The Alabama State Senate passed a bill on Tuesday that would effectively ban abortion in the state, bringing the nation’s most restrictive abortion legislation one step closer to becoming law. Republican Gov. Kay Ivey has not said if she will sign or veto the bill.
As Mother Jones reported last week:
The bill would make it a Class A felony for a physician to perform an abortion, and a Class C felony to attempt to perform one, meaning that a doctor could face up to 99 year in prison for performing an abortion and up to 10 years in prison for attempting one. The text of the bill compares aborted fetuses to Jewish victims of the Holocaust, as well as to victims of several other historical mass murders.
The bill could send physicians to prison for performing abortions, but it would protect women who receive them from being held criminally culpable. On Tuesday, the state Senate voted against an amendment that would have allowed for exceptions in cases of rape and incest.
The bill is meant to challenge Roe v. Wade, the landmark 1974 Supreme Court ruling that affirmed a woman’s right to choose whether to have an abortion. When Sen. Rodger Smitherman (D) asked Sen. Clyde Chambliss (R) what the purpose of the bill was during Tuesday’s state Senate debate, Chambliss replied, “So that we can go directly to the Supreme Court to challenge Roe v. Wade.”
Alabama Democrats argued that the bill would lead women to pursue unsafe abortions, cause unnecessary strife to victims of rape and incest, and cost the state money by setting it up for a legal battle. When Smitherman brought up the risk of women dying from self-imposed abortions, Chambliss said, “I would hope no female would do that in the future.”
Supreme Court Justice Stephen Breyer hinted at the possibility of a reevaluation of Roe in his dissent for a case decided Monday, Franchise Tax Board of California v. Hyatt. “The majority has surrendered to the temptation to overrule Hall even though it is a well-reasoned decision that has caused no serious practical problems in the four decades since we decided it,” Breyer wrote, referring to the five conservative judges’ decision to overturn precedent in Monday’s ruling. Breyer cited Planned Parenthood of Southeastern Pennsylvania v. Casey, a 1992 Supreme Court decision that upheld Roe, as an example of another precedent now at risk, adding, “Today’s decision can only cause one to wonder which cases the Court will overrule next.”

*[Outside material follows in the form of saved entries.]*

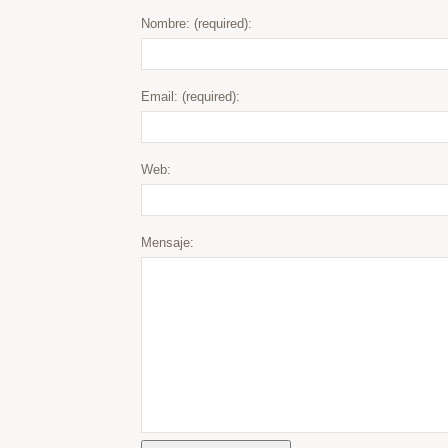
Nombre: (required):
Email: (required):
Web:
Mensaje:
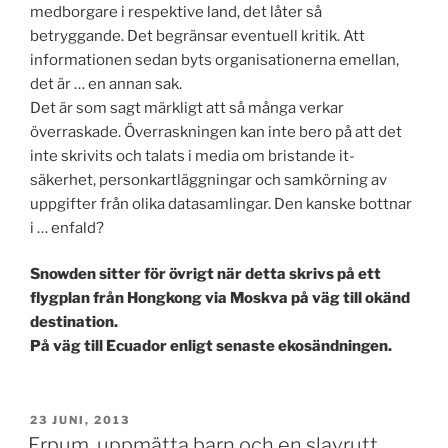
medborgare i respektive land, det låter så
betryggande. Det begränsar eventuell kritik. Att
informationen sedan byts organisationerna emellan,
det är … en annan sak.
Det är som sagt märkligt att så många verkar
överraskade. Överraskningen kan inte bero på att det
inte skrivits och talats i media om bristande it-
säkerhet, personkartläggningar och samkörning av
uppgifter från olika datasamlingar. Den kanske bottnar
i … enfald?
Snowden sitter för övrigt när detta skrivs på ett
flygplan från Hongkong via Moskva på väg till okänd
destination.
På väg till Ecuador enligt senaste ekosändningen.
PUBLICERAT
23 JUNI, 2013
Erpum, uppmätta barn och en slavrutt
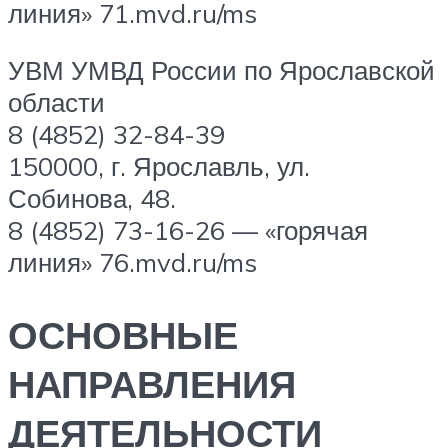
линия» 71.mvd.ru/ms
УВМ УМВД России по Ярославской
области
8 (4852) 32-84-39
150000, г. Ярославль, ул.
Собинова, 48.
8 (4852) 73-16-26 — «горячая
линия» 76.mvd.ru/ms
ОСНОВНЫЕ
НАПРАВЛЕНИЯ
ДЕЯТЕЛЬНОСТИ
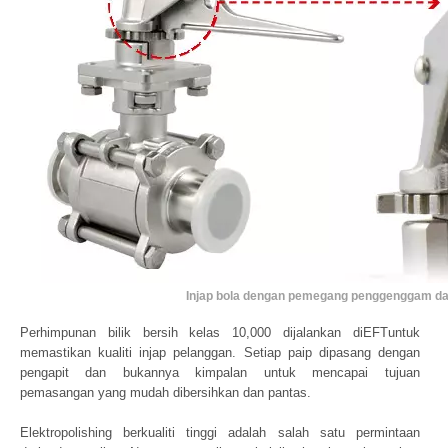
Injap bola dengan pemegang penggenggam d
Perhimpunan bilik bersih kelas 10,000 dijalankan diEFTuntuk
memastikan kualiti injap pelanggan. Setiap paip dipasang dengan
pengapit dan bukannya kimpalan untuk mencapai tujuan
pemasangan yang mudah dibersihkan dan pantas.
Elektropolishing berkualiti tinggi adalah salah satu permintaan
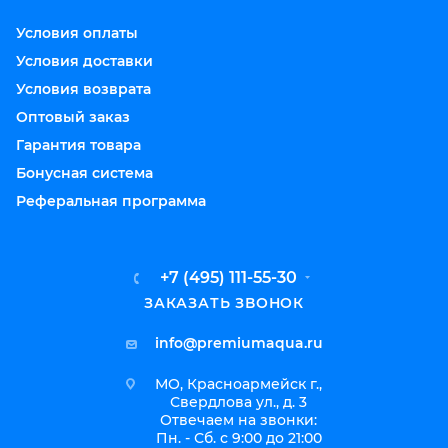
Условия оплаты
Условия доставки
Условия возврата
Оптовый заказ
Гарантия товара
Бонусная система
Реферальная программа
+7 (495) 111-55-30
ЗАКАЗАТЬ ЗВОНОК
info@premiumaqua.ru
МО, Красноармейск г.,
Свердлова ул., д. 3
Отвечаем на звонки:
Пн. - Сб. с 9:00 до 21:00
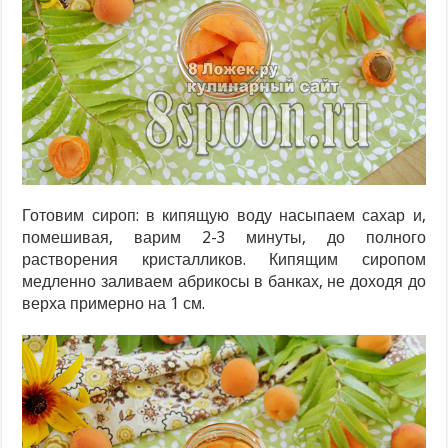
Готовим сироп: в кипящую воду насыпаем сахар и,
помешивая, варим 2-3 минуты, до полного
растворения кристалликов. Кипящим сиропом
медленно заливаем абрикосы в банках, не доходя до
верха примерно на 1 см.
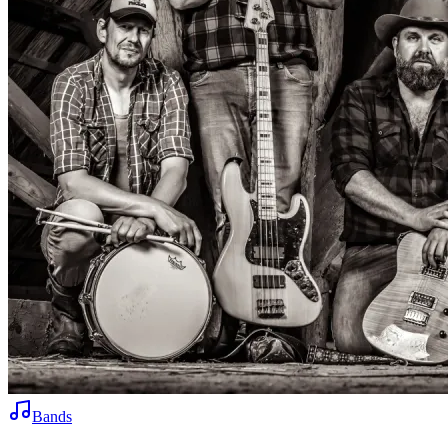
Bands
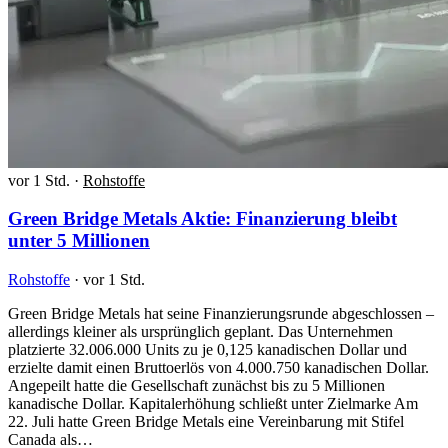
vor 1 Std.
·
Rohstoffe
Green Bridge Metals Aktie: Finanzierung bleibt
unter 5 Millionen
Rohstoffe
·
vor 1 Std.
Green Bridge Metals hat seine Finanzierungsrunde abgeschlossen –
allerdings kleiner als ursprünglich geplant. Das Unternehmen
platzierte 32.006.000 Units zu je 0,125 kanadischen Dollar und
erzielte damit einen Bruttoerlös von 4.000.750 kanadischen Dollar.
Angepeilt hatte die Gesellschaft zunächst bis zu 5 Millionen
kanadische Dollar. Kapitalerhöhung schließt unter Zielmarke Am
22. Juli hatte Green Bridge Metals eine Vereinbarung mit Stifel
Canada als…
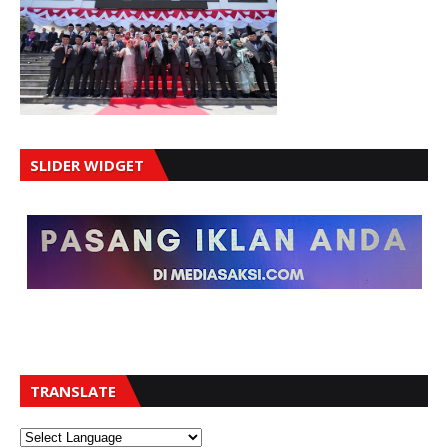
SLIDER WIDGET
TRANSLATE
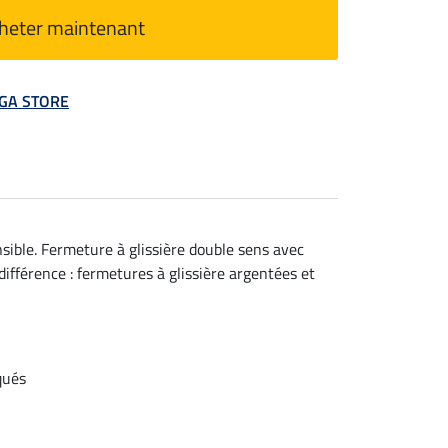
heter maintenant
MEGA STORE
sible. Fermeture à glissière double sens avec
différence : fermetures à glissière argentées et
qués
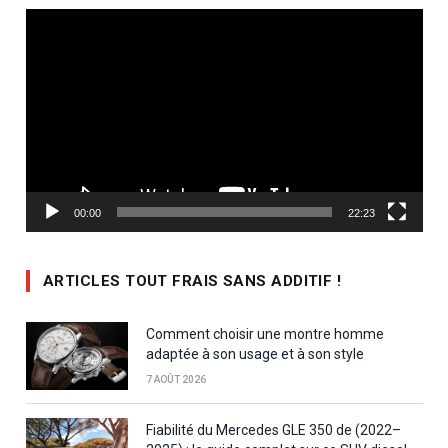
Lecteur
vidéo
00:00
22:23
ARTICLES TOUT FRAIS SANS ADDITIF !
Comment choisir une montre homme
adaptée à son usage et à son style
7 AOÛT 2026
Fiabilité du Mercedes GLE 350 de (2022–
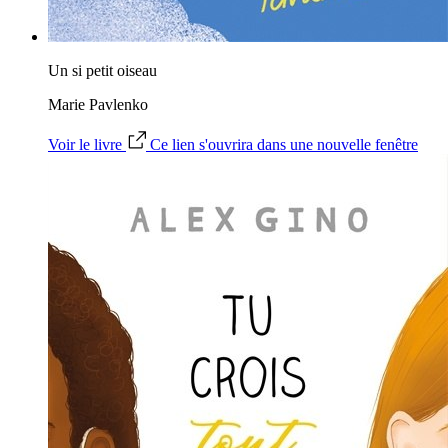
Un si petit oiseau
Marie Pavlenko
Voir le livre
Ce lien s'ouvrira dans une nouvelle fenêtre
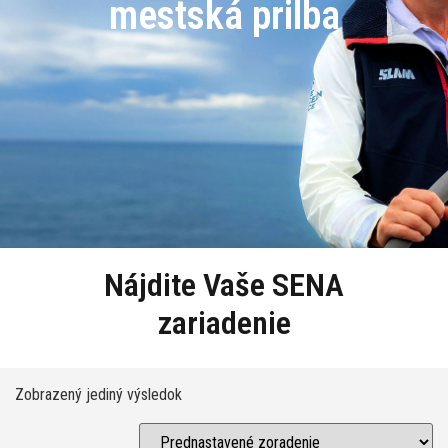
mestská prilba
Nájdite Vaše SENA
zariadenie
Zobrazený jediný výsledok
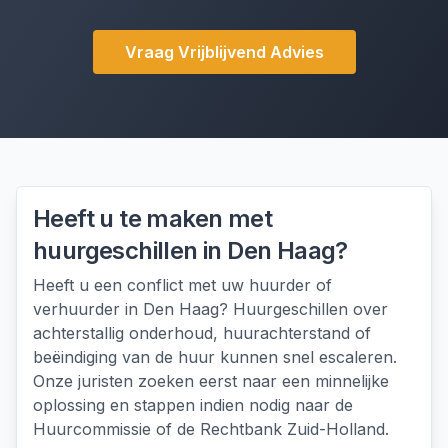
Vraag Vrijblijvend Advies
Heeft u te maken met
huurgeschillen
in
Den Haag
?
Heeft u een conflict met uw huurder of
verhuurder in Den Haag? Huurgeschillen over
achterstallig onderhoud, huurachterstand of
beëindiging van de huur kunnen snel escaleren.
Onze juristen zoeken eerst naar een minnelijke
oplossing en stappen indien nodig naar de
Huurcommissie of de Rechtbank Zuid-Holland.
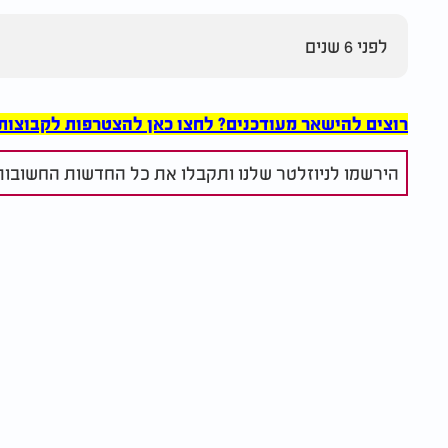
לפני 6 שנים
רוצים להישאר מעודכנים? לחצו כאן להצטרפות לקבוצות הוואט
הירשמו לניוזלטר שלנו ותקבלו את כל החדשות החשובות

Other states, such as Ohio and Georgia, have recently passed laws banning abortion after a fetal heartbeat is detected—usually at around six weeks’ gestation—but Alabama’s bill goes a step further by outlawing abortion entirely.
Reproductive rights activists have voiced their opposition to the bill, saying it would harm women. “These bans are blatantly unconstitutional and lawmakers know it—they just don’t care,” Staci Fox, CEO and president of Planned Parenthood Southeast, said in a statement. “Alabamians are just pawns in this political game to challenge access to safe, legal abortion nationally.”